Des conversations animées s’engagent entre les assistants; on y distingue les voix glapissantes d’individus du sexe féminin.

A trois heures, les jurés rentrent à l’audience.

Le verdict est affirmatif sur toutes les questions; il se tait sur l’admission de circonstances atténuantes.

Le président: «Je recommande à l’auditoire le plus profond silence, le plus complet recueillement. Bouledogues, introduisez l’accusé.»

Le Loup est ramené dans la salle; sa démarche est assurée. Il entend la lecture de la déclaration du jury sans émotion apparente.

Le Vautour général requiert, d’une voix émue, l’application de la peine.

La Cour condamne le Loup à la peine de mort.

La foule immense qui s’est entassée dans le prétoire reste morne et silencieuse; pas un mot, pas un bêlement, pas un geste ne se manifestent. On dirait, à voir tous ces regards fixés sur un même point, tous ces becs muets et silencieux, qu’une même commotion électrique les a frappés tous d’une éternelle immobilité.

Le Loup a été pendu ce matin, messieurs, et les zoophiles n’ont pas manqué cette occasion de renouveler leurs protestations contre la peine de mort.

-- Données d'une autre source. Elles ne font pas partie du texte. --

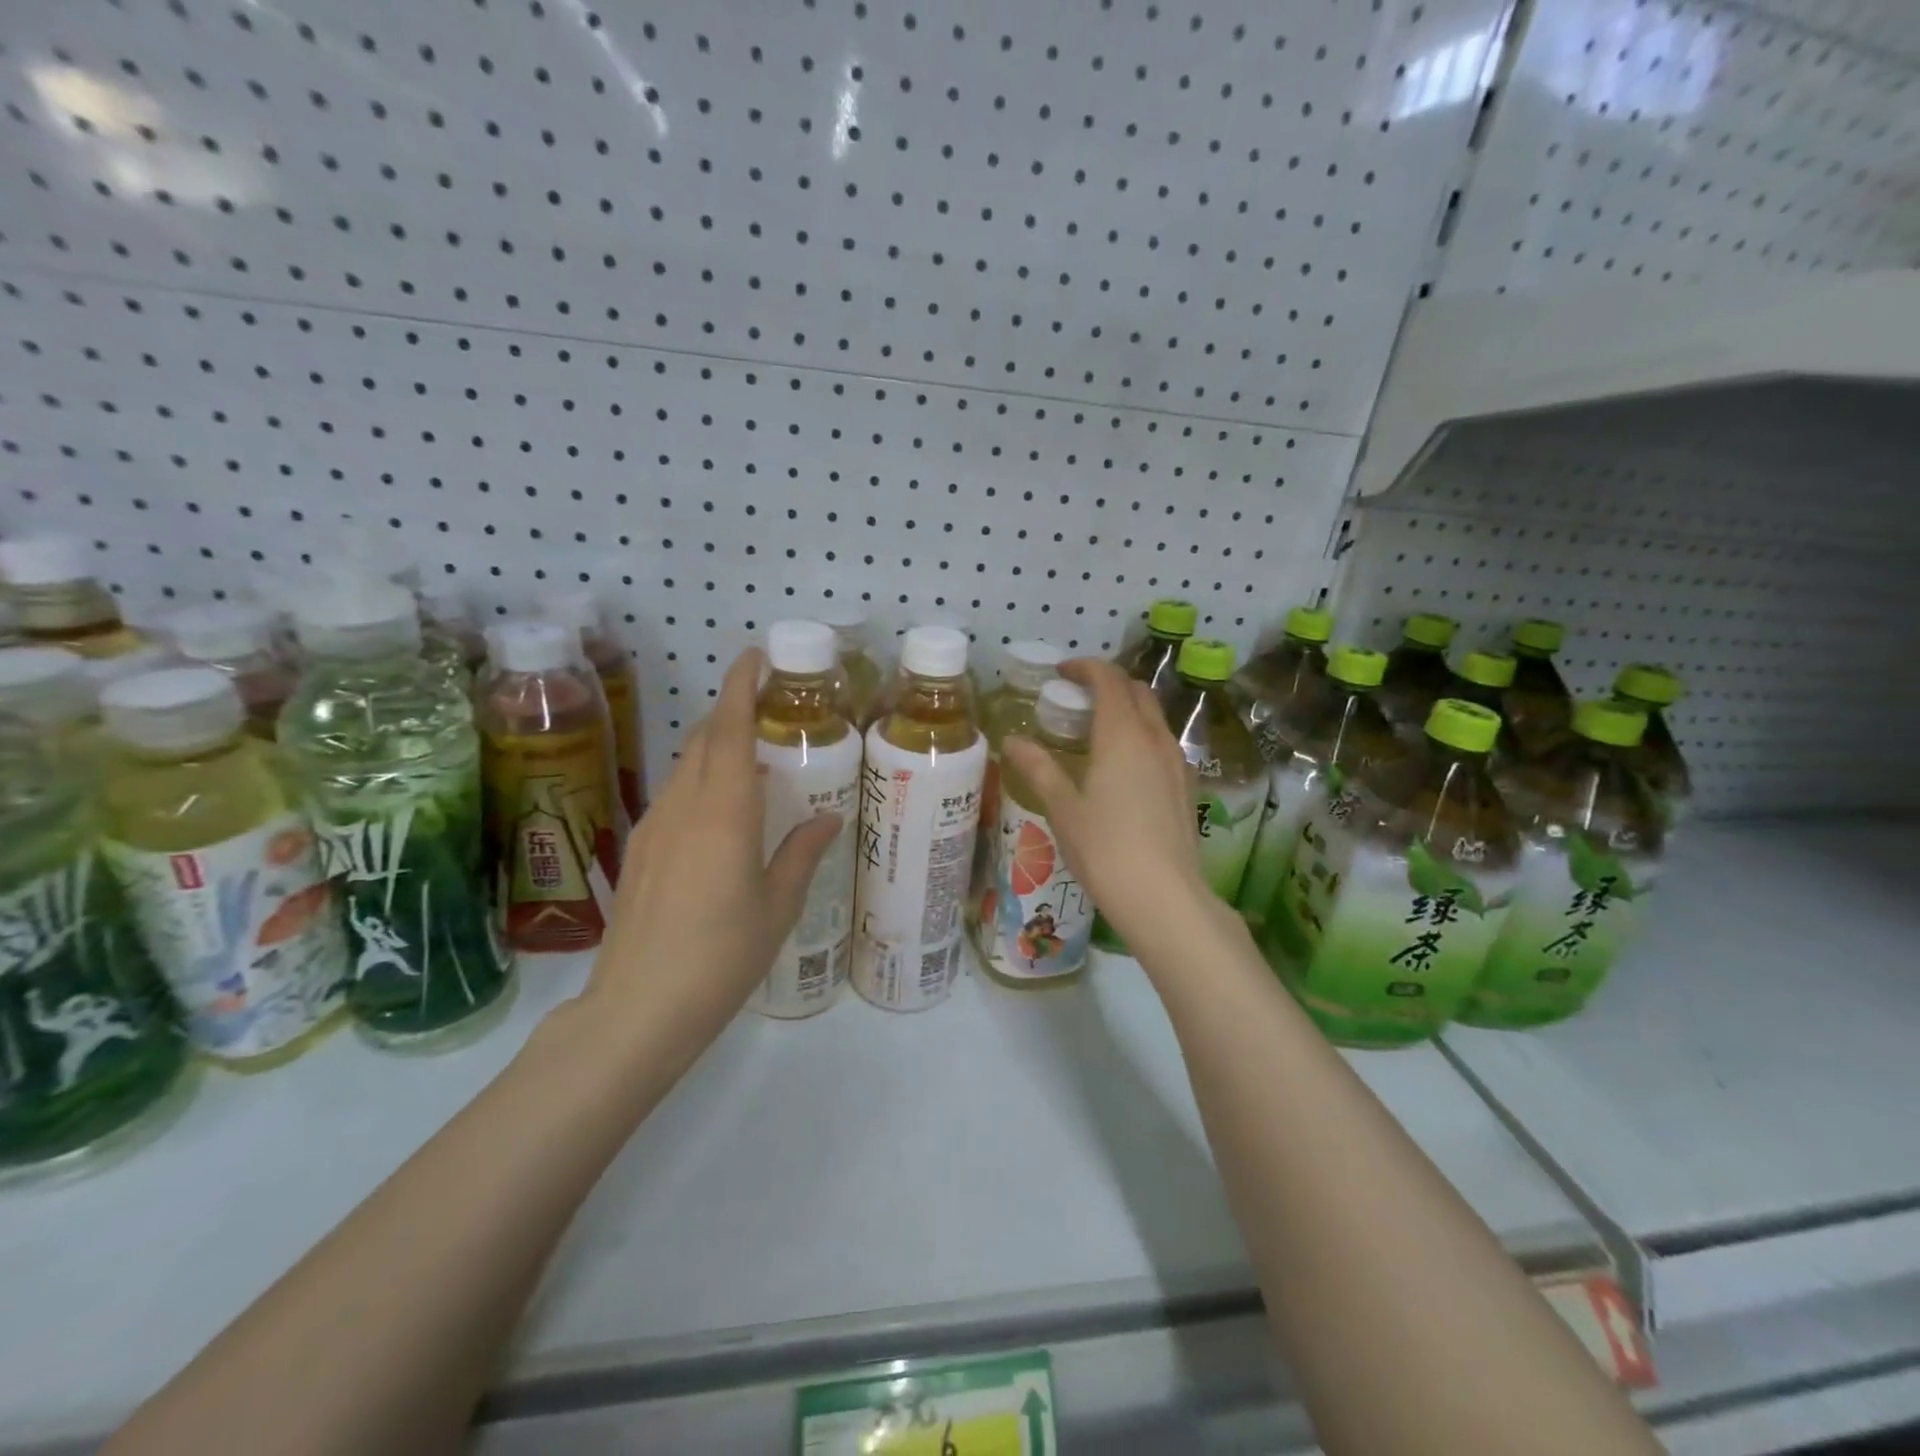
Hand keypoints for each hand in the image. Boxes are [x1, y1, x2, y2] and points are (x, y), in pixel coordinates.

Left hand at [581, 648, 840, 1058]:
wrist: (638, 1009)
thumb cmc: (722, 956)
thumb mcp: (777, 907)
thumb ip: (801, 854)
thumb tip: (825, 819)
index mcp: (724, 813)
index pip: (728, 730)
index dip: (739, 686)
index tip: (754, 656)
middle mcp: (683, 807)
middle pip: (704, 740)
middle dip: (730, 710)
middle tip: (767, 706)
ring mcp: (653, 827)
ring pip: (685, 767)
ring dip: (715, 747)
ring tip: (751, 757)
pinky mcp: (639, 850)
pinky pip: (674, 796)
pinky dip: (700, 781)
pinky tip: (720, 810)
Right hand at [1002, 659, 1210, 953]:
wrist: (1164, 897)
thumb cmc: (1105, 849)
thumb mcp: (1063, 808)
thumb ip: (1038, 768)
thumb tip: (1012, 741)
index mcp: (1122, 734)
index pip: (1108, 679)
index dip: (1085, 667)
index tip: (1062, 672)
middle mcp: (1155, 738)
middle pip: (1136, 690)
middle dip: (1108, 683)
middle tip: (1077, 698)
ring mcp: (1177, 761)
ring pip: (1154, 716)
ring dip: (1127, 708)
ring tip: (1097, 730)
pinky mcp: (1187, 785)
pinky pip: (1163, 742)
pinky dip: (1141, 734)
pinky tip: (1124, 765)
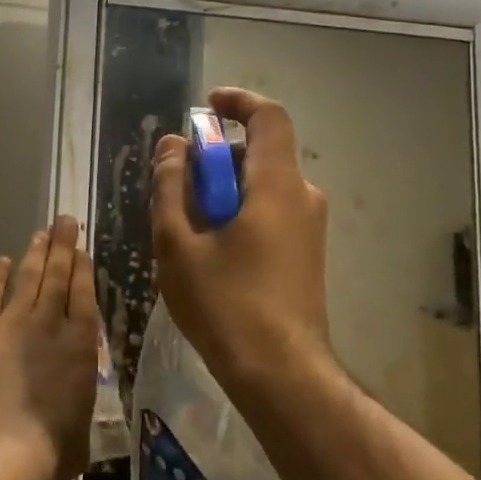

Elles me touchent médiocrement, je vous le confesse, et je ne conçois guère pourquoi ils tenaient tant à conserver un scélérat qui a coupé son frère par morceaux. C’est par respect pour la vie animale? Mais, alors, par quel illogisme ils trouvent tout naturel que vingt ou trente mille pauvres diables se fassent tuer en quelques heures pour une querelle qui leur est ordinairement indifférente! Que le criminel, se dérobant à l’action de la justice, se glisse subitement dans les rangs d’une armée et reste sur le champ de bataille, les philosophes admettent le droit qu’a exercé la société de l’envoyer à la boucherie en compagnie de plusieurs autres, mais elle n’a pas, suivant eux, le droit de purger la terre de la présence d’un monstre!

C’est pour le mieux punir, disent-ils parfois, qu’ils le laissent vivre. Comme ils s’abusent! le forçat entretient toujours l’espoir consolateur de s’évader, il est en plein air, sous un ciel bleu, soustrait aux hasards et aux vicissitudes de l’existence. «Je n’avais ni sou ni maille, peut-il se dire, je ne savais où coucher, si bien que, tuant pour vivre, j’étais exposé à mourir de faim dans un fossé. Maintenant je suis vêtu, nourri, abrité, sans souci du lendemain. On a cru me châtier, on m’a fait une position.»